2. Data reflects the past, not the future.

Any dataset being used in an ML model has been built through years of data collection. Over the years, the data distribution could have drifted to a new reality, meaning the AI model in production makes decisions with patterns of the past on input data from the present.

Example: an insurance AI model might give a price X to a health policy, then Corona hits, people get sick more often, and price X should be X+100. But the data is based on pre-corona so the AI model does not update its thinking to current conditions and it still prices the policy much lower than it should. This could bankrupt the company.
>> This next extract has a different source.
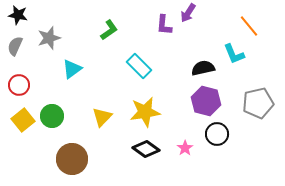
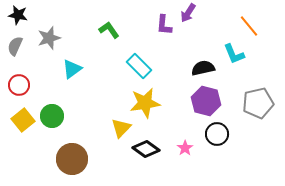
green L-shape: rotated 90 degrees counterclockwise
yellow star: moved 9 px up
yellow triangle: moved 19 px right, 11 px down
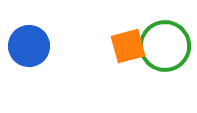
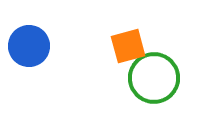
green circle: moved 11 px left, 32 px down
One solution is to use data augmentation to generate enough data to train your model using only data from this new period of time.

3. Data can create a self-fulfilling prophecy.

With the world modernizing itself with AI, the biggest danger is by far getting stuck in a bias loop.

Example: let's think of a world in the near future where AI models decide on who should get a loan using 1970 to 2020 data showing that 30% of women applicants get a loan against 60% of men. What will happen ? From 2020 to 2040, those AI models will reproduce the same sexist pattern. Then, the AI models trained in 2040 with data from the last 20 years will be trained on identically sexist data. We are in a bias loop.

This can be changed at the source with fairness-constrained data generation. On a positive note, if we get stuck in a loop of treating different subgroups equally then this is good news.

4. Data is unbalanced.

It often happens that a collected dataset fails to reflect reality because there are not enough data points of a particular subgroup.

Example: the market branding of a bank has mainly attracted male customers and the bank now has too few female data points to build a robust loan model for women.

A solution to this is data rebalancing which will increase the amount of women data points to the number of men data points.